-- Start of Text --
This project was devoloped by Carol Hanna and Abdallah Yassin as a part of the Project in Computer Security course at Technion. Project Advisor: Dr. Gabi Nakibly.
The main motivation for this project is to be a helpful tool for researchers of binary code. We started with binary datasets as input and used Angr, a symbolic analysis tool to get intermediate representation of the code. From there, came the most extensive step in the project which was to preprocess the intermediate code in preparation to be used as input to a neural network. We used a deep neural network adopted from code2seq, which is intended for the same goal but on source code as input instead of binaries.
We suggest reading our report about this project here before starting to run the code.
- python3
- rouge package, version 0.3.2
- TensorFlow, version 1.13 (pip install rouge==0.3.2)
cd our_dataset/
tar -xzf <dataset_name>.tar.gz
We have more than one model to preprocess the data (<model_name>_main.py files). First, change the run_exps.sh file to run the desired model (default is path with constraints).
run_exps.sh <dataset name: coreutils_ds|dpdk_linux_ds|gnu_dataset>
cd code2seq
./train.sh
We have uploaded our best models, with the preprocessed data. To run it automatically follow:
cd code2seq
continue_best_model.sh --dataset=<coreutils|coreutils_dpdk>
-- End of Text --
> _Requirements_
Reproduce word for word the part of the project description that begins with the words "This project was" and ends with "(pip install rouge==0.3.2)".
-- Start of Dataset entries --
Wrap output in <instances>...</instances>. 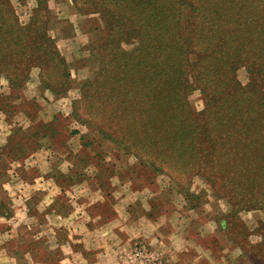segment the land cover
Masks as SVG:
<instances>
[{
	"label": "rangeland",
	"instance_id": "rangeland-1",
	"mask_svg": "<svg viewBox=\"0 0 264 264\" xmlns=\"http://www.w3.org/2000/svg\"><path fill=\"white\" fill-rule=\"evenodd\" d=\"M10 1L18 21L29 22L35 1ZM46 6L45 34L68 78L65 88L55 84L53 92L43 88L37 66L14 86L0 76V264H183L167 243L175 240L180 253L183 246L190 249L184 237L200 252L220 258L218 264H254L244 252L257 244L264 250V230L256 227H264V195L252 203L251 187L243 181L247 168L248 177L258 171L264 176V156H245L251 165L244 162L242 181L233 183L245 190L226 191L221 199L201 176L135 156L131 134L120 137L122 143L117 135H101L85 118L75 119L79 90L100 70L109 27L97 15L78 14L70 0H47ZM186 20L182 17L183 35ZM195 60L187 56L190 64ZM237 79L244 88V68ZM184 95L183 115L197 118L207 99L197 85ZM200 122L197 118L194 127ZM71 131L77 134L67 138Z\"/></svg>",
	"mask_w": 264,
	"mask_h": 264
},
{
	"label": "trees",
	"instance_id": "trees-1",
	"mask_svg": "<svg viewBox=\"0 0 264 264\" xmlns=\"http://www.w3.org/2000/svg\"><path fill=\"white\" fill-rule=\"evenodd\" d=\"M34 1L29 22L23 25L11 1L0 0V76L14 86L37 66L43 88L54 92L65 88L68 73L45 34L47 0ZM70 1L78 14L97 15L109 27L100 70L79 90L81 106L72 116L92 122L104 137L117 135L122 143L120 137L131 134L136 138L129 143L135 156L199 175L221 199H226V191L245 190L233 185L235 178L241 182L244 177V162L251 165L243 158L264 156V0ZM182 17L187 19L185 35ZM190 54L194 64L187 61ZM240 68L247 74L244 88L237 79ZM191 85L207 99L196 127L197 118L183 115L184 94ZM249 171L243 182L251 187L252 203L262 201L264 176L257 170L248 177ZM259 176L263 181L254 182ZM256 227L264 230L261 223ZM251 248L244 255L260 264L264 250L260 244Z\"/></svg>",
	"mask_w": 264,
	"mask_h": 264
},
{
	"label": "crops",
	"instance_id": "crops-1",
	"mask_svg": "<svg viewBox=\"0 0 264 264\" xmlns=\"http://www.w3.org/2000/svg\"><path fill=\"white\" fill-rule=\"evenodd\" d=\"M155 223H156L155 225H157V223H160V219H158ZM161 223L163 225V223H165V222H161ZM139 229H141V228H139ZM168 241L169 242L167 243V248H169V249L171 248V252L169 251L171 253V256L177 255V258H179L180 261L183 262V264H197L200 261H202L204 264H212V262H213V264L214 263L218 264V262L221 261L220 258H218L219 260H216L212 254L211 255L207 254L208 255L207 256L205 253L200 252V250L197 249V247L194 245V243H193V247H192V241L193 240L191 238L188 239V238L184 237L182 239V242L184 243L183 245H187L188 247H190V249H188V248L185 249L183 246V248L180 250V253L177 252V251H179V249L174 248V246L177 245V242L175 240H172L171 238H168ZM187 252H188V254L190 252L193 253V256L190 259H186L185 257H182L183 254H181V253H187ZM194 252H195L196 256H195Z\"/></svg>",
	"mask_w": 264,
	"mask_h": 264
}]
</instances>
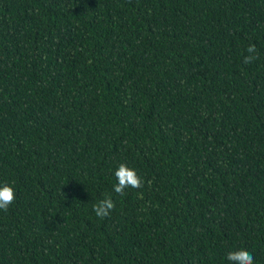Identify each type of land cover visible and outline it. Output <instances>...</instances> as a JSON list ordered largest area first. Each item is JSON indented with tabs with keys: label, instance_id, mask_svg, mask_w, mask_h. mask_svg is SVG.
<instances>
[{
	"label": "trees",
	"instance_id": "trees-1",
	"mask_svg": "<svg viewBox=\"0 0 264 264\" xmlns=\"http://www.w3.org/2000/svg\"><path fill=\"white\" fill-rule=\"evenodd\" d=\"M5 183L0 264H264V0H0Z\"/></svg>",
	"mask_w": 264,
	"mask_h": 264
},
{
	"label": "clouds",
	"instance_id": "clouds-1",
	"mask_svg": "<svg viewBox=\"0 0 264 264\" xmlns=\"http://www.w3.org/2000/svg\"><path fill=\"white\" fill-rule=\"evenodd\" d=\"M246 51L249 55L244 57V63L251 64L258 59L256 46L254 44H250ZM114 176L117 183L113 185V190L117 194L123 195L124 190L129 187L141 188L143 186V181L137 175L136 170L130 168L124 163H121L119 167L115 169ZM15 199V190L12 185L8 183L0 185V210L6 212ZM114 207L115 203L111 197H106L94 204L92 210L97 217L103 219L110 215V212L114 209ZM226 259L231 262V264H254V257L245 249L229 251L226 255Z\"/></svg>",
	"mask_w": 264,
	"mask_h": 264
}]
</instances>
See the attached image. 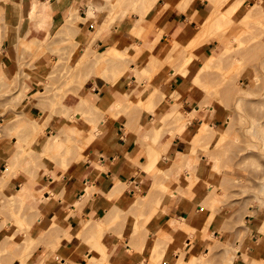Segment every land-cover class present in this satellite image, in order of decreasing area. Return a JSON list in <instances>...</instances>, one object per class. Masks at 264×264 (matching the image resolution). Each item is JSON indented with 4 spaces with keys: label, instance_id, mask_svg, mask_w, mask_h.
-- End of Dataset entries --
> _Exercise answer_
This project was devoloped by Carol Hanna and Abdallah Yassin as a part of the Project in Computer Security course at Technion. Project Advisor: Dr. Gabi Nakibly.
The main motivation for this project is to be a helpful tool for researchers of binary code. We started with binary datasets as input and used Angr, a symbolic analysis tool to get intermediate representation of the code. From there, came the most extensive step in the project which was to preprocess the intermediate code in preparation to be used as input to a neural network. We used a deep neural network adopted from code2seq, which is intended for the same goal but on source code as input instead of binaries.
We suggest reading our report about this project here before starting to run the code.
- python3
- rouge package, version 0.3.2
- TensorFlow, version 1.13 (pip install rouge==0.3.2)